提訴の日_空jpeg

ルートイン開発訴訟の争点(その3)

本来は、土地利用基本計画の立地基準に適合していない開発行為を、「ただし書」を適用して市長が例外的に許可する。その場合の判断基準は『「開発行為等に関する立地基準」の運用に関する指針』(平成26年11月、篠山市)の「3.開発行為等に関する立地の基準に適合しない場合の個別判断」に定められています。本件開発行為の許可は、この「指針」の判断基準に整合しているでしょうか。

今回は、駐車場について考えてみます。

ルートイン開発訴訟の争点(その2)では、観光施策としての妥当性を検証しようとしても、そもそも参照すべき観光ビジョン等が存在しないことを指摘しましたが、駐車場に関しても同様です。

市は、城下町における駐車場整備に関する計画を持ち合わせていません。さらには、今回のホテル開発に伴い発生する交通量、イベント時に必要な駐車台数等について何ら検討が実施されておらず、具体的な計画数値も示されていません。

令和元年9月の市議会において、開発地近隣の「ささやま荘」の閉館に関する質問があった際に、市は、「市内宿泊施設の需要・供給バランスについて」は、「これまでに、調査や研究を行ってはいません」と答弁していますから、そもそも観光入込客数、宿泊者数、ターゲット層、関連施策などの観光戦略を考えていないのです。観光客向けの駐車場の計画も当然ながら考えていない訳です。

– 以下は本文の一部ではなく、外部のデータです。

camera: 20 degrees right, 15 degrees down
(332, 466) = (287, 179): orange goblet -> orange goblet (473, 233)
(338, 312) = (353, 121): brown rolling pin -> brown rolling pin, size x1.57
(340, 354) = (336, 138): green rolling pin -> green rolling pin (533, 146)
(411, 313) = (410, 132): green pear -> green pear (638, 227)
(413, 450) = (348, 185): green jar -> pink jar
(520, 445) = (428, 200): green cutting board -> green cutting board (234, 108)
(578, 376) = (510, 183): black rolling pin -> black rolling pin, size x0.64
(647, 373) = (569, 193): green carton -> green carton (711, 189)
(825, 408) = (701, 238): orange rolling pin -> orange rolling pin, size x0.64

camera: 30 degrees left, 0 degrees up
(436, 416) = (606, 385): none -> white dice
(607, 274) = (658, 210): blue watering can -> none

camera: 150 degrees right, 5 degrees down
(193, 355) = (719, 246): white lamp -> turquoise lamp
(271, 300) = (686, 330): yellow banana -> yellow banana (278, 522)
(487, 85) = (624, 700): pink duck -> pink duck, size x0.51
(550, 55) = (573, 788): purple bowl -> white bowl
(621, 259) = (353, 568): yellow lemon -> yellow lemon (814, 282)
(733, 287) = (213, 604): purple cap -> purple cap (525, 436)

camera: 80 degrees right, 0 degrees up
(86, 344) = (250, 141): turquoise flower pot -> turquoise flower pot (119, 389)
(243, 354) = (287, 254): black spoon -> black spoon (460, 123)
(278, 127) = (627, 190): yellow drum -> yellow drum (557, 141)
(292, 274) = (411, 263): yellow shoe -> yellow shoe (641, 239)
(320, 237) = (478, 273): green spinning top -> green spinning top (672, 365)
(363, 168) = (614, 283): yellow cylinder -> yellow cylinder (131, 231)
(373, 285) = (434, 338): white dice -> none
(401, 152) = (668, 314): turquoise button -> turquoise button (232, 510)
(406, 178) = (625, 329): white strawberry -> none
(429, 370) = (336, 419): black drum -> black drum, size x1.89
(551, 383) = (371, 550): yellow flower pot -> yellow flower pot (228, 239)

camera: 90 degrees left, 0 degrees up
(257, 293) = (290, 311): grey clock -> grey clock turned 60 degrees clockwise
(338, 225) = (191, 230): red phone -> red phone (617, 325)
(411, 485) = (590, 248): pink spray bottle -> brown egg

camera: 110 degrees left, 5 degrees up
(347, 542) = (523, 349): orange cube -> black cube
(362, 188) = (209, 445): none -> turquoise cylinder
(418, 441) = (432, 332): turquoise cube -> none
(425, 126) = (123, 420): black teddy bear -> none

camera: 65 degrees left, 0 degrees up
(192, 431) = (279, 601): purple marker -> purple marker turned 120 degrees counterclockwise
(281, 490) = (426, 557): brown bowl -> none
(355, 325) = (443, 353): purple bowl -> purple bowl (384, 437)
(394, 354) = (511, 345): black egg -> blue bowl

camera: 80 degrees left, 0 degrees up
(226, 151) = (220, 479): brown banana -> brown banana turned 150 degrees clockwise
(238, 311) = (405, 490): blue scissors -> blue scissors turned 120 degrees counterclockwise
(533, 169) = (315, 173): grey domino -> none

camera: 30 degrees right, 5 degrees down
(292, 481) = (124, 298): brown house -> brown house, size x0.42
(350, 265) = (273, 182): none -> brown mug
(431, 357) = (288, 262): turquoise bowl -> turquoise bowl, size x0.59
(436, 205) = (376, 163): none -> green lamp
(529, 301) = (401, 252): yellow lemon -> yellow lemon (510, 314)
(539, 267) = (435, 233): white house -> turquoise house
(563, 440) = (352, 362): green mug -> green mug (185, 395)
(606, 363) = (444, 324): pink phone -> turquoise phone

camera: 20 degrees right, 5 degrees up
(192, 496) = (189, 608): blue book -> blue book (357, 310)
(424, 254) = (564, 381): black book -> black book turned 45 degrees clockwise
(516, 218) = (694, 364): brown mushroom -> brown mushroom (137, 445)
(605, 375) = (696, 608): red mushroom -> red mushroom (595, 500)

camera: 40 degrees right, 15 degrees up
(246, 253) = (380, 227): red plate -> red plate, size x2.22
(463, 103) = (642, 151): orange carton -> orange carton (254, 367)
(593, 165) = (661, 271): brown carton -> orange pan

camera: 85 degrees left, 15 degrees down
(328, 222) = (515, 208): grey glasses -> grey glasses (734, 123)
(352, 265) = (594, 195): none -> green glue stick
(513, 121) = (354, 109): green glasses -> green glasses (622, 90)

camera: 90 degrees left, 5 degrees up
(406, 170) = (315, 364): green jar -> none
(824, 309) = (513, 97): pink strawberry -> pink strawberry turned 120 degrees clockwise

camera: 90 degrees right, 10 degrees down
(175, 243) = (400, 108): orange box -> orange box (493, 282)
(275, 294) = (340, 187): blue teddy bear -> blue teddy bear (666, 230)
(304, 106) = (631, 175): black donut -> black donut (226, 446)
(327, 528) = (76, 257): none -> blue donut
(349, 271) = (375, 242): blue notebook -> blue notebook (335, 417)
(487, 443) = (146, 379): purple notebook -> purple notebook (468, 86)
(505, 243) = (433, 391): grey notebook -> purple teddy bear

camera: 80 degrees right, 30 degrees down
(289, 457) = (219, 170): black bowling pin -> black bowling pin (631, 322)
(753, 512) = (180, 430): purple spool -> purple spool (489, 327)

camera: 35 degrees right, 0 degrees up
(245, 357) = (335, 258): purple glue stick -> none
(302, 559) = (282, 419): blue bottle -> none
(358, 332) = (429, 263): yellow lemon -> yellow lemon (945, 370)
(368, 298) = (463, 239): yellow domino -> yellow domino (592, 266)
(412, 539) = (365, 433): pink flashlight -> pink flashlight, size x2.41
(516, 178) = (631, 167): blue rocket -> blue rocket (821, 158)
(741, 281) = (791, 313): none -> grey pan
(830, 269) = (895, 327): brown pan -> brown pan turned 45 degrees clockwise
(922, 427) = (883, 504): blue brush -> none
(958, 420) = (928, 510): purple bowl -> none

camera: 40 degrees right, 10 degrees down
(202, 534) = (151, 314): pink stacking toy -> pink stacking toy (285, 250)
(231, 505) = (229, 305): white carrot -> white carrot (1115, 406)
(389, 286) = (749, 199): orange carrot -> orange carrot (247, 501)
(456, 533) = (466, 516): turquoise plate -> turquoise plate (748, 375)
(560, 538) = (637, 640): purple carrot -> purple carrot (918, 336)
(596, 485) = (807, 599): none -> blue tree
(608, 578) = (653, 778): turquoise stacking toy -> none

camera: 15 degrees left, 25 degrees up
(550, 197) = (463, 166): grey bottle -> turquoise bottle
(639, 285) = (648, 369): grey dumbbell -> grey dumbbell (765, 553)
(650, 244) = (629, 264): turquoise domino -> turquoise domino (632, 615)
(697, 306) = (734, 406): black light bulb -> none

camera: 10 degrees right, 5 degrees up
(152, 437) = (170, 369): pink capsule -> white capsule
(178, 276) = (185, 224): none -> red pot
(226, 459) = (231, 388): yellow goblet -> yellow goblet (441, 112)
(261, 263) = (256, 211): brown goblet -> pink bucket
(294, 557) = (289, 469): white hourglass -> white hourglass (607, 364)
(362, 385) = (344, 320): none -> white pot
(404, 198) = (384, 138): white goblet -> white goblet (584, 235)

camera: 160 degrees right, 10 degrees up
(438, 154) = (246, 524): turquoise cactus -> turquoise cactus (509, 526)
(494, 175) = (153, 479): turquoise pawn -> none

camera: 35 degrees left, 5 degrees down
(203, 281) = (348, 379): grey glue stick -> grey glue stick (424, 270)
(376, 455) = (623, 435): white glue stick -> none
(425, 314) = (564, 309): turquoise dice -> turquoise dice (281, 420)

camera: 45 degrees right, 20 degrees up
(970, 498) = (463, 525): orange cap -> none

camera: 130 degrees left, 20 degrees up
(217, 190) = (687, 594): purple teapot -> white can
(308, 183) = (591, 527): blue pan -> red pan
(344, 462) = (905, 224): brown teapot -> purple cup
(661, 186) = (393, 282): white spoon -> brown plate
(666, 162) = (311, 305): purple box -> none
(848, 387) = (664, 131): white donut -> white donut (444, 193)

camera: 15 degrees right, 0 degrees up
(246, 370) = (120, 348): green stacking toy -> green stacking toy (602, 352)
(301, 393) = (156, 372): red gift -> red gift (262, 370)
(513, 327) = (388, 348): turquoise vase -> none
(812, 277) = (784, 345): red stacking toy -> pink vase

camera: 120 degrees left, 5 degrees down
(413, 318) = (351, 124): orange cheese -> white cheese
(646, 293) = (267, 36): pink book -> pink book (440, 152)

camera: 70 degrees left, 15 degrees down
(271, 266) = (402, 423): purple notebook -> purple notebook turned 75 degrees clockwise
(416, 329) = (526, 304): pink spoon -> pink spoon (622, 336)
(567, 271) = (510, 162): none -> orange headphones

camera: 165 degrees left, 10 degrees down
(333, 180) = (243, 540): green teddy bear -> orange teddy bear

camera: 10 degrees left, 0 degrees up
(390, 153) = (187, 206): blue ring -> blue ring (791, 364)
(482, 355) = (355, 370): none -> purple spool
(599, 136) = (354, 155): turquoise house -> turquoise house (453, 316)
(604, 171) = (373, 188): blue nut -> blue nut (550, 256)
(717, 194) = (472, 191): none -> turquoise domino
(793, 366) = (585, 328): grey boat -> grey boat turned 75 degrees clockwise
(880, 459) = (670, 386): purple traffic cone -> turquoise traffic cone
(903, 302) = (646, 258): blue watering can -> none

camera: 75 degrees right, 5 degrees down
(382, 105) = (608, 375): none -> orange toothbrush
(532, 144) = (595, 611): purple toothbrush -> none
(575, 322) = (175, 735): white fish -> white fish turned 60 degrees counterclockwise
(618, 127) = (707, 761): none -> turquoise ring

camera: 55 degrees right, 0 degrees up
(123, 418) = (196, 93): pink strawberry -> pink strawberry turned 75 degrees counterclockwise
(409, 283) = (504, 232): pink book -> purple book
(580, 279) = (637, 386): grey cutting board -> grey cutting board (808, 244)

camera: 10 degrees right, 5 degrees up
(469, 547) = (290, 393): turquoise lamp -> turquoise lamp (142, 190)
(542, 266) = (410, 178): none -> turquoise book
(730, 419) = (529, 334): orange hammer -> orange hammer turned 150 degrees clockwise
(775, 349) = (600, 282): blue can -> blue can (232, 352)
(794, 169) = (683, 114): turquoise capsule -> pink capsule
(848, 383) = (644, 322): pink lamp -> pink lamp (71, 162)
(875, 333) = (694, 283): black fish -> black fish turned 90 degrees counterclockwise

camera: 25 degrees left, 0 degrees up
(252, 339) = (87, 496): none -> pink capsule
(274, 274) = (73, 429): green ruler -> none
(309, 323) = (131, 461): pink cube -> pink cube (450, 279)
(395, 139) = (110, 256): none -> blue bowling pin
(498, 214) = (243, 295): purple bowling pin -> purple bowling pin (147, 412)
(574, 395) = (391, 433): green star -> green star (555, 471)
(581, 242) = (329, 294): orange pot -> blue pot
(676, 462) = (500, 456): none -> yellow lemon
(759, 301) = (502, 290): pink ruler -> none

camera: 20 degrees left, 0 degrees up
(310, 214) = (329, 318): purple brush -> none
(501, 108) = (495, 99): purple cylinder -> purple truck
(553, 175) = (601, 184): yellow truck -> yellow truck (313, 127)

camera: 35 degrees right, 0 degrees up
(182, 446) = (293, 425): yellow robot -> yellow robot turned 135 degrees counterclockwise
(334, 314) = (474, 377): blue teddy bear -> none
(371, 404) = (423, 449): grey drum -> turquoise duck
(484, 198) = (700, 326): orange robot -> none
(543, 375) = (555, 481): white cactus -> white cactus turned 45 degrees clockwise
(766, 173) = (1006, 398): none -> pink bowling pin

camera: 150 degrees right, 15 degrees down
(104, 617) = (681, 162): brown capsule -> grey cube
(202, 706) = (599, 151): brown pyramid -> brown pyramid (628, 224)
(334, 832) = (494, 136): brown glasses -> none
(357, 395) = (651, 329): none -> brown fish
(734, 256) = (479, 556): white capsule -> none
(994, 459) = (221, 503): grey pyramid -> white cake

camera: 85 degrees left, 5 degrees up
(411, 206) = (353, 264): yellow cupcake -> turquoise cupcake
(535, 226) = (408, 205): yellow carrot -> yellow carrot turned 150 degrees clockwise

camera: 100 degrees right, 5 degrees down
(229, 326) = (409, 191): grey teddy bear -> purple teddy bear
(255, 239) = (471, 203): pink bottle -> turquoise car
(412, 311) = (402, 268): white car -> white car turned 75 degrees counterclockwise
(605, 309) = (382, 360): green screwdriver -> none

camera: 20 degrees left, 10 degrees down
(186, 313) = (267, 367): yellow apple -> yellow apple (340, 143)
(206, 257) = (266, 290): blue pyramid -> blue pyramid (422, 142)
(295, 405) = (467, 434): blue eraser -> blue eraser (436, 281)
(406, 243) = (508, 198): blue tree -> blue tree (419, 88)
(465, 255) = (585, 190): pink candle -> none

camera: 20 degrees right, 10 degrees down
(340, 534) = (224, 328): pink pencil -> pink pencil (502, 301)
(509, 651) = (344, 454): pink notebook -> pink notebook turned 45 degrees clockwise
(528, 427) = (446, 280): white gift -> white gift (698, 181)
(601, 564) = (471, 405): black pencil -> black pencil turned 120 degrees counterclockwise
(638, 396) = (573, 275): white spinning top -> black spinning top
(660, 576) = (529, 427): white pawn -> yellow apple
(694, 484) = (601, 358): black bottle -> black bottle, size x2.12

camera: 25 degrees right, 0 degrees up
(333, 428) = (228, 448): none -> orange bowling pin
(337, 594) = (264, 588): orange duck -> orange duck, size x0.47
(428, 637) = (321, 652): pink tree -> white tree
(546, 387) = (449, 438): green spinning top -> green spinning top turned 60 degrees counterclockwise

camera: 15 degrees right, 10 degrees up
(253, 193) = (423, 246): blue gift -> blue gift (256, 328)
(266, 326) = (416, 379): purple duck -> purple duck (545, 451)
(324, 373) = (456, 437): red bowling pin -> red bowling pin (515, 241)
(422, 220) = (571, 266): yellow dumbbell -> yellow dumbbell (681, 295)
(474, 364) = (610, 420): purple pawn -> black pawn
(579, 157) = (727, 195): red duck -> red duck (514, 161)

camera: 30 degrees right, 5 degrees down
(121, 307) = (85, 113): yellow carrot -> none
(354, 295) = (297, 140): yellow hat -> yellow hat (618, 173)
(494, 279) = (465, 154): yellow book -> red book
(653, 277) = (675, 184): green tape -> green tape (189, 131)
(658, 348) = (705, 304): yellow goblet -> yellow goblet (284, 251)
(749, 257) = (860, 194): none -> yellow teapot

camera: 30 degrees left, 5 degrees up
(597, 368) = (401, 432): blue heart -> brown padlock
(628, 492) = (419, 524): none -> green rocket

城下町について具体的な駐車場計画がないので、現状に即して考えてみましょう。

まず、JRバス跡地は、これまで城下町東側のフリンジ駐車場として機能してきましたが、本件開発が実施されると、その機能を失うことになります。これを代替する駐車場の計画については、当初は明確ではありませんでしたが、令和元年11月2日の市民説明会で資料が提示されました(下図)。現在のJRバス跡地が150台であるのに対して、郡家観光駐車場87台と南新町駐車場40台を整備するというものです。台数の是非は、計画がないので不明ですが、城下町全体の駐車場の配置バランスを考えると大いに疑問の残る計画となっています。

代替駐車場位置図

それと、事業者が公表したホテルの駐車場計画(下図)にも問題があります。客室数105室に対して敷地内の駐車台数は50台、敷地外の10台も含めて60台しか確保できていません。しかも図には表示されていませんが、ここに大型バスも1〜2台入れる計画とのこと。乗用車の駐車台数は何台確保できるのでしょうか。また、ホテルスタッフは50名で、そのための駐車場も別に必要であると説明しています。事業者は「不足分は今後周辺で確保する」と説明していますが、具体的な計画は示されていません。

計画平面図_ルートイン

さて、「指針」の判断基準として「配慮事項② 市民生活への安定への配慮」があり、「集客に伴う交通渋滞など周辺環境及び市全体の都市構造に及ぼす影響を考慮し、必要な対策が十分に施されたもの」と規定されています。また、「配慮事項④ 周辺環境への配慮」があり、その中で「道路等の都市基盤施設の不効率な整備及び維持管理を生じさせないもの」「敷地にゆとりをもち、緑地空間を充分に確保」と規定されています。

駐車場については、市による城下町全体の駐車場計画も、事業者によるホテル駐車場の整備計画も不明なのですから、周辺環境や都市構造への影響について「必要な対策が十分に施された」と言う以前の問題です。代替駐車場は規模が縮小したうえにバス送迎が必要な場所になったのですから、都市基盤施設について「不効率な整備及び維持管理を生じさせない」とは言えません。ホテル運営のために必要な駐車台数が確保できていないのですから、「敷地にゆとりをもち、」とは言えません。

例外として開発を認める根拠はどこにもないと考えます。